_Page text_

--- START ---

CHARLOTTESVILLE, Va. (WDBJ7)-- This weekend marks the one year anniversary of the deadly Unite the Right rally. Now, a state of emergency is underway in Charlottesville.
The city continues to prepare for crowds of people gathering to honor Heather Heyer and the two Virginia State Police troopers who died last year.
It doesn't take long to realize it is not a normal weekend in Charlottesville: state police cars are lined up, a barricade surrounds the rotunda and a memorial for Heather Heyer grows by the hour. Signs, her mother, Susan Bro has noticed.
"I wish they'd done more of that last year, but live and learn I guess. We'll go forward from here," said Bro.
The City of Charlottesville is working to learn from last year's tragic lesson.
"Everyone who was involved has come to the table and said we need to do some things differently and one key element of that is working better together," said Brian Wheeler, Director of Communications for the City of Charlottesville.
After a car plowed into a crowd of people, killing Heyer, one of the city's main goals was to separate pedestrians and vehicles.
"But again that's a lesson learned,” said Wheeler. “Last year, people with different views came into conflict and they had implements with which they could hurt themselves."
Reflecting on last year’s rally, the city recognized a need for better communication across public safety agencies.
"Police will also not stand by if they see behaviors that are breaking the law. They are not going to stand by this year,” said Wheeler.
There is a defined security area within downtown. There are two entry points for pedestrians to access the security area at 1st Street S & Water Street and at 2nd Street.

--- END ---

_Aim of the task_
From the Charlottesville anniversary report, answer each question:
1. Who is named as Heather Heyer's mother?
2. What position does Brian Wheeler hold?
3. Where are the two pedestrian entry points to the downtown security area?

_Stored data_
--- START ---

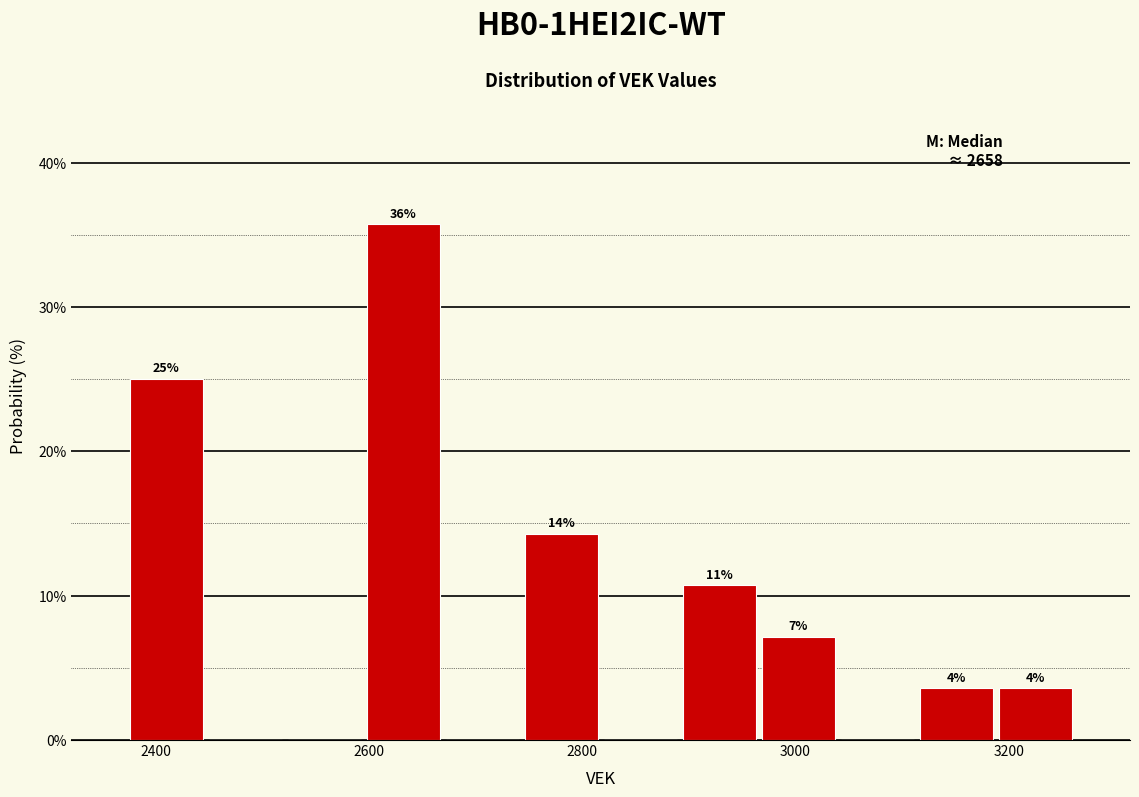

Around what value on the x-axis is the tallest bar? Give the approximate position of its centre, as read against the axis.

2640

--- END ---

_Expected answer_
1. Susan Bro
2. Director of Communications for the City of Charlottesville
3. At 1st Street S & Water Street and at 2nd Street